Workshop Exercise: Method



The element under consideration:

One chapter, Disjuncture and Difference in the Global Cultural Economy, from Arjun Appadurai’s Modernity at Large: Cultural Dimensions of Globalization

The means of analysis:

Reading the article with an interest in the construction of identity. Pulling out the key points of the article, summarizing Appadurai’s argument, and then filtering that argument through my specific interest in the constructedness of identity.

The evidence adduced:

Cultural material is fluid and as such, it flows across boundaries, including national boundaries. The elements comprising the flow of culture include flows of people, flows of technologies, and flows of finance, as well as flows of information and ideology. These latter two comprise (at least in part) the landscape of images, and as images, they contribute to the construction of imagined worlds—that is, of imagined or constructed identities. Although all of these flows are interwoven and overlap, they are also disjunctive. Appadurai describes these flows as being fundamental fractal, but equally importantly, they overlap polythetically. This polythetic understanding of culture is important: different modes of cultural production resemble each other and overlap while at the same time possessing unique combinations of defining characteristics. The total separation of cultural modes (or the definition of cultures primarily in opposition to each other) is thus artificial.

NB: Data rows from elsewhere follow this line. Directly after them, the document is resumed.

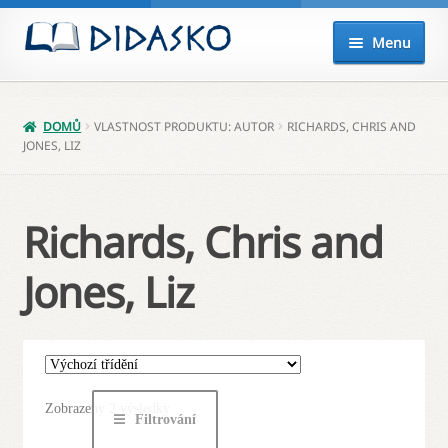
Přeskočit
Přejít
Menu
na
k
navigaci
obsahu
Expand
Knihy
webu
child
DOMŮ
VLASTNOST PRODUKTU: AUTOR
RICHARDS, CHRIS AND
menu
Akce
JONES, LIZ
Připravujeme
Richards, Chris and
Audio
Jones, Liz
Balíčky
Poukazy
Můj účet
Zobrazeny 2 výsledky
Filtrování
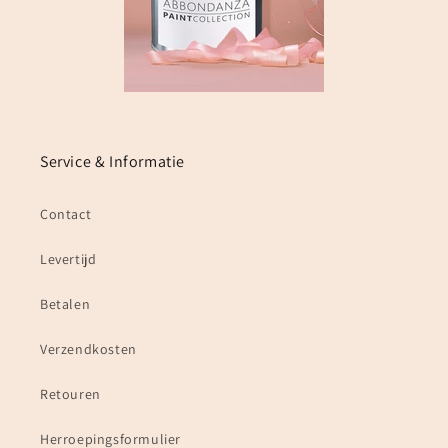
Service & Informatie
Contact
Levertijd
Betalen
Verzendkosten
Retouren
Herroepingsformulier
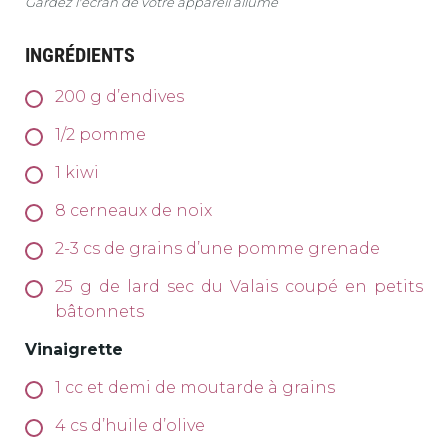
Gardez l'écran de votre appareil allumé
INGRÉDIENTS
200
g
d’endives
1/2
pomme
1
kiwi
8
cerneaux de noix
2-3
cs de grains d’une pomme grenade
25
g
de lard sec du Valais coupé en petits
bâtonnets
Vinaigrette
1
cc et demi de moutarde à grains
4
cs d’huile d’olive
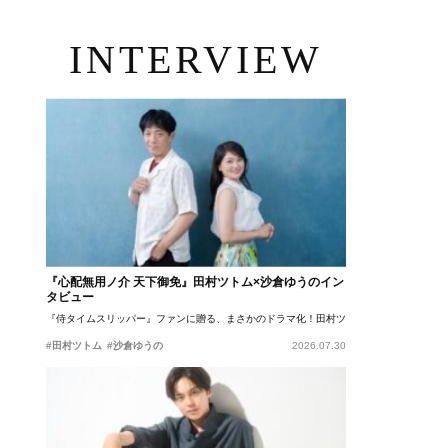
INTERVIEW
『心配無用ノ介 天下御免』田村ツトム×沙倉ゆうのイン
タビュー
『侍タイムスリッパー』ファンに贈る、まさかのドラマ化！田村ツトム×沙倉ゆうのが語
#田村ツトム
#沙倉ゆうの
2026.07.30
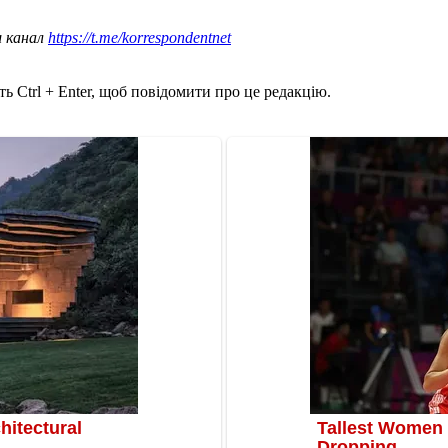
ш канал
https://t.me/korrespondentnet
ь Ctrl + Enter, щоб повідомити про це редакцію.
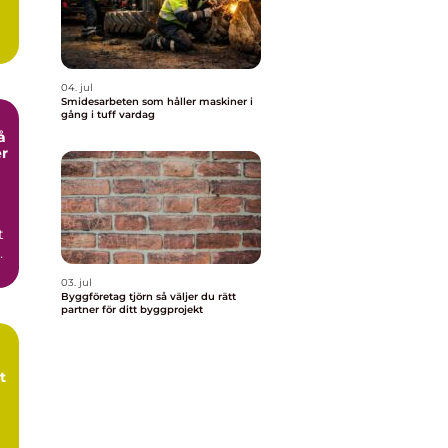
04. jul
Smidesarbeten som håller maskiner i
gång i tuff vardag
er
t
r
03. jul
Byggföretag tjörn så väljer du rätt
partner för ditt byggprojekt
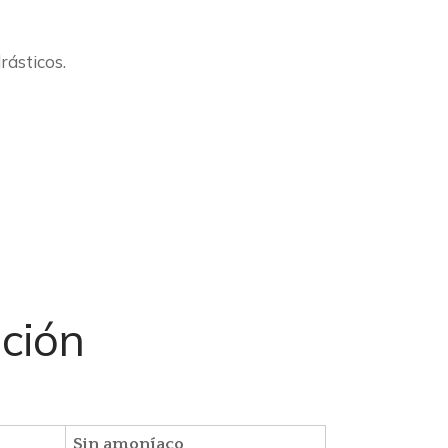
rásticos.
ación
Sin amoníaco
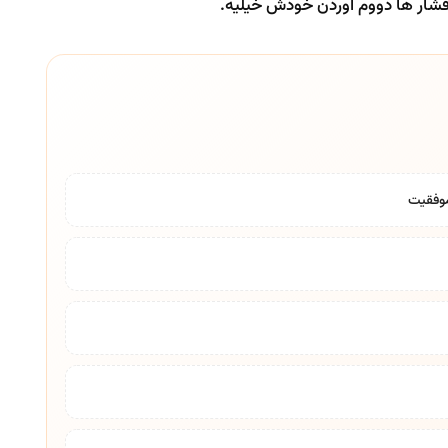
فشار ها دووم آوردن خودش خیلیه.
موفقیت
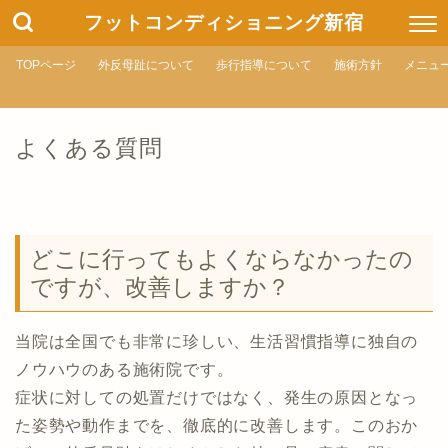
フットコンディショニング新宿
TOPページ
外反母趾について
歩行指導について
施術方針
メニュ
よくある質問
どこに行ってもよくならなかったの
ですが、改善しますか？
当院は全国でも非常に珍しい、生活習慣指導に独自の
ノウハウのある施術院です。
症状に対しての処置だけではなく、発生の原因となっ
た姿勢や動作までを、徹底的に改善します。このおか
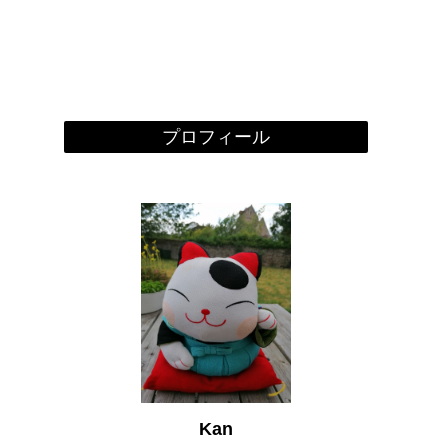
プロフィール
Kan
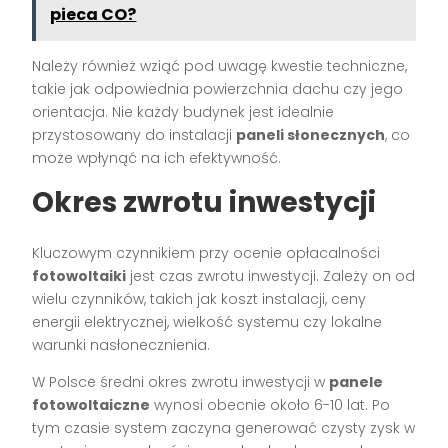
pieca CO?
Należy również wziąć pod uwagę kwestie techniczne,
takie jak odpowiednia powierzchnia dachu czy jego
orientacja. Nie każdy budynek jest idealnie
przystosowany do instalacji
paneli słonecznych
, co
może wpłynąć na ich efektywność.
Okres zwrotu inwestycji
Kluczowym czynnikiem przy ocenie opłacalności
fotowoltaiki
jest czas zwrotu inwestycji. Zależy on od
wielu czynników, takich jak koszt instalacji, ceny
energii elektrycznej, wielkość systemu czy lokalne
warunki nasłonecznienia.
W Polsce średni okres zwrotu inwestycji w
panele
fotowoltaiczne
wynosi obecnie około 6-10 lat. Po
tym czasie system zaczyna generować czysty zysk w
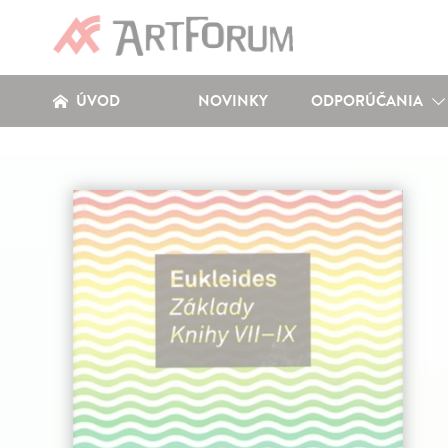
ÚVOD
NOVINKY
ODPORÚČANIA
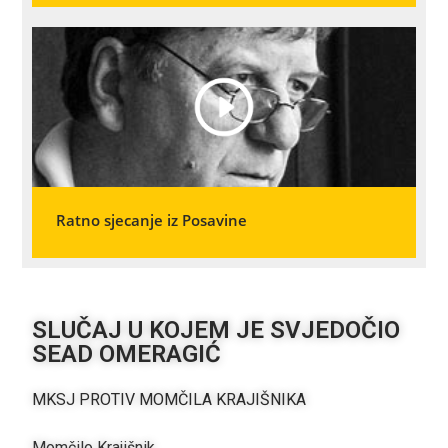
Ratno sjecanje iz Posavine
SLUČAJ U KOJEM JE SVJEDOČIO
SEAD OMERAGIĆ
MKSJ PROTIV MOMČILA KRAJIŠNIKA
Momčilo Krajišnik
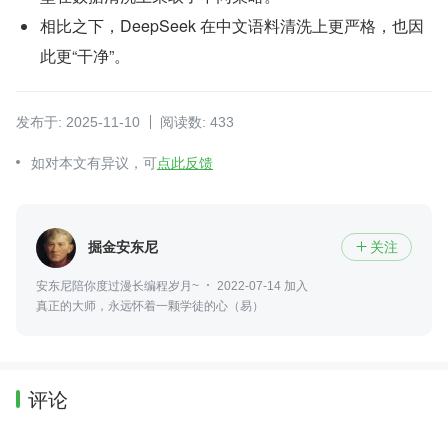
相比之下，DeepSeek 在中文语料清洗上更严格，也因
此更“干净”。
发布于: 2025-11-10
阅读数: 433
如对本文有异议，可
点此反馈
掘金安东尼
关注

安东尼陪你度过漫长编程岁月~
2022-07-14 加入
真正的大师，永远怀着一颗学徒的心（易）
评论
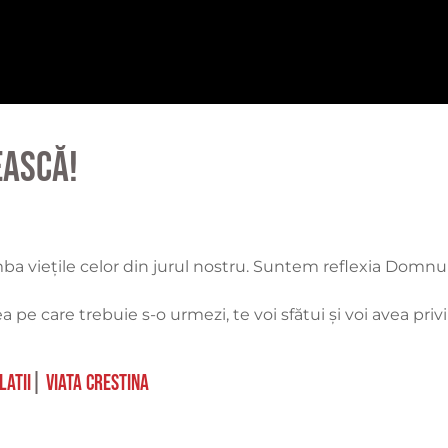
ească!
mba viețile celor din jurul nostru. Suntem reflexia Domnul
ea pe care trebuie s-o urmezi, te voi sfătui şi voi avea priv
latii
|
viata crestina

Appadurai writes of imagined communities, constructed ethnicities, and invented homelands, and he describes “the imagination as a social practice,” using language that emphasizes the active construction of culture and identity by both individuals and communities. The imagination is a site of cultural production; it is “a form of negotiation between sites of agency (individuals) and globally defined fields of possibility.” Because the imagination is situated and is specific to individuals, communities, and places, it is impossible that all fictional landscapes produced map directly onto realistic landscapes. Imagined landscapes must to some degree impact realistic landscapes, but there must also be disjunctures between the two. The idea of a realistic landscape is one that I have not fully explored and have not yet been able to define through Appadurai’s text.

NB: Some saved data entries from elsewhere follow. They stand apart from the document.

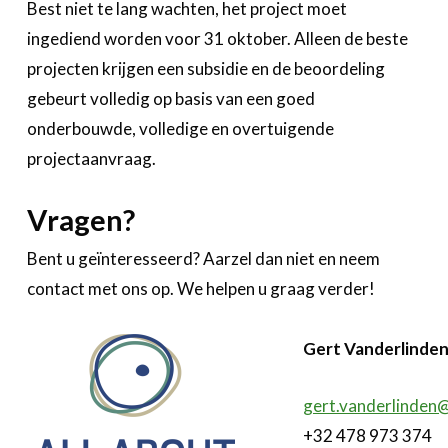
Best niet te lang wachten, het project moet
ingediend worden voor 31 oktober. Alleen de beste
projecten krijgen een subsidie en de beoordeling
gebeurt volledig op basis van een goed
onderbouwde, volledige en overtuigende
projectaanvraag.
Vragen?
Bent u geïnteresseerd? Aarzel dan niet en neem
contact met ons op. We helpen u graag verder!
Gert Vanderlinde
gert.vanderlinden@
+32 478 973 374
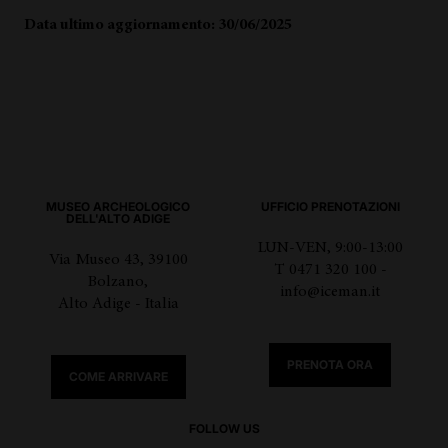
Data ultimo aggiornamento: 30/06/2025
MUSEO ARCHEOLOGICO
UFFICIO PRENOTAZIONI
DELL'ALTO ADIGE
LUN-VEN, 9:00-13:00
Via Museo 43, 39100
T 0471 320 100 -
Bolzano,
info@iceman.it
Alto Adige - Italia
PRENOTA ORA
COME ARRIVARE
FOLLOW US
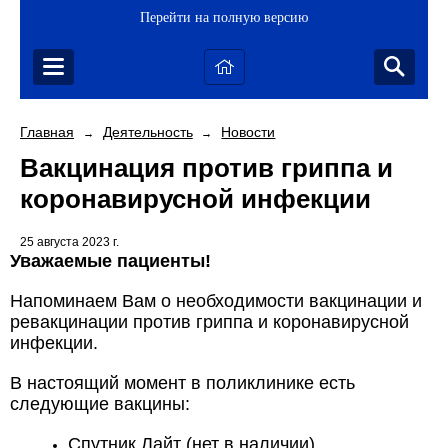
Перейти на полную версию
Главная
Деятельность
Новости
→
→
Вакцинация против гриппа и
коронавирусной инфекции
25 августа 2023 г.
Уважаемые пациенты!
Напоминаем Вам о необходимости вакцинации и
ревакцинации против гриппа и коронавирусной
инфекции.
В настоящий момент в поликлинике есть
следующие вакцины:
Спутник Лайт (нет в наличии)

LEFT: 8 March 2005 Istanbul, Turkey- International Women's Day

RIGHT: 11 Nov 2006 Istanbul, Turkey Women Protest the upcoming visit from the Pope


Appadurai suggests that the further the agent is from the world s/he imagines, the greater the likelihood that the imagined world will be “chimerical, aesthetic, even fantastic objects,” especially when judged in light of another imagined world—say, that of an adopted country. This is especially the case with deterritorialized populations who have to reproduce their identities in foreign contexts, without the reinforcement of their traditional cultural landscapes. Individuals and groups create their own (potentially conflicting) imagined worlds, and when these worlds do not correlate sufficiently, cultural conflict can arise (this point demands further study). Appadurai notes that women play an especially important role in the reproduction of culture and identity since they frequently are responsible for maintaining heritage through family. “In short,” he states, “deterritorialized communities and displaced populations, however much they may enjoy the fruits of new kinds of earning and new dispositions of capital and technology, have to play out the desires and fantasies of these new ethnoscapes, while striving to reproduce the family-as-microcosm of culture.”

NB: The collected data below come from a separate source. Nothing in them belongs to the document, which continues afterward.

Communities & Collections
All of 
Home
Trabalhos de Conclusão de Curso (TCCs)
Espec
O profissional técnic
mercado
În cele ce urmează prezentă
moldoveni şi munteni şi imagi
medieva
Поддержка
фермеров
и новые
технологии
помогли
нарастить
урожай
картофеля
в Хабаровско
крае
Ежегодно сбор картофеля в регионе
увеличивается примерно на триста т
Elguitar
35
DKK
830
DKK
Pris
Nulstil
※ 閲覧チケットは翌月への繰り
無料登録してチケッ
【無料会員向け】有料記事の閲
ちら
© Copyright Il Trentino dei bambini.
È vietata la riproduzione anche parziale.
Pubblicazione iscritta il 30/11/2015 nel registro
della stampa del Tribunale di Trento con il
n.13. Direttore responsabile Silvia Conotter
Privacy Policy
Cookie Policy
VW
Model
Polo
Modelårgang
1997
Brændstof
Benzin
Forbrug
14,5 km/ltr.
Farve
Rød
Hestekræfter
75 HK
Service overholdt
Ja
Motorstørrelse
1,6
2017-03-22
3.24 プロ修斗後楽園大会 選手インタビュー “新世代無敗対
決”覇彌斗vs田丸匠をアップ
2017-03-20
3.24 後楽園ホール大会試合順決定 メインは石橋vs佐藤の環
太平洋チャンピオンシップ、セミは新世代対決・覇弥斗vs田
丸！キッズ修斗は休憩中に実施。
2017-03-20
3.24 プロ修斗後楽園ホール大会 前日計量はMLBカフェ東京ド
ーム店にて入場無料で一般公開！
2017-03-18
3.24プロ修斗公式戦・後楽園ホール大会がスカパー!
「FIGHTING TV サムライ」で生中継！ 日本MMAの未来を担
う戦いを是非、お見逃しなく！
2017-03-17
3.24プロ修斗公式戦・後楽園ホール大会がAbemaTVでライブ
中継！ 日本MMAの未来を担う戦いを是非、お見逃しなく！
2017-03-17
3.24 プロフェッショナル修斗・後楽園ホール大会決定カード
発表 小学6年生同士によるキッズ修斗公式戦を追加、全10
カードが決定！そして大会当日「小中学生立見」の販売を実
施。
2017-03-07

The claim relevant to architecture, based on above evidence:

The cultural landscape as imagined landscape is reflected in the cultural landscape as built reality. The built environment carries strong markers of identity and can be used as a tool to reflect cultural identities—and potentially to influence the construction of cultural identity as well. Given the degree to which identity is constructed (rather than inherent), it follows that identity may be re-constructed over time, and that it is fluid, as are the processes that shape cultural interactions. It is possible, then, that architectural agents may be able to heighten disparities between various imagined cultural landscapes; to mediate those disparities and encourage more reciprocal relationships between identity constructs; or to make visible the very constructedness of those identities.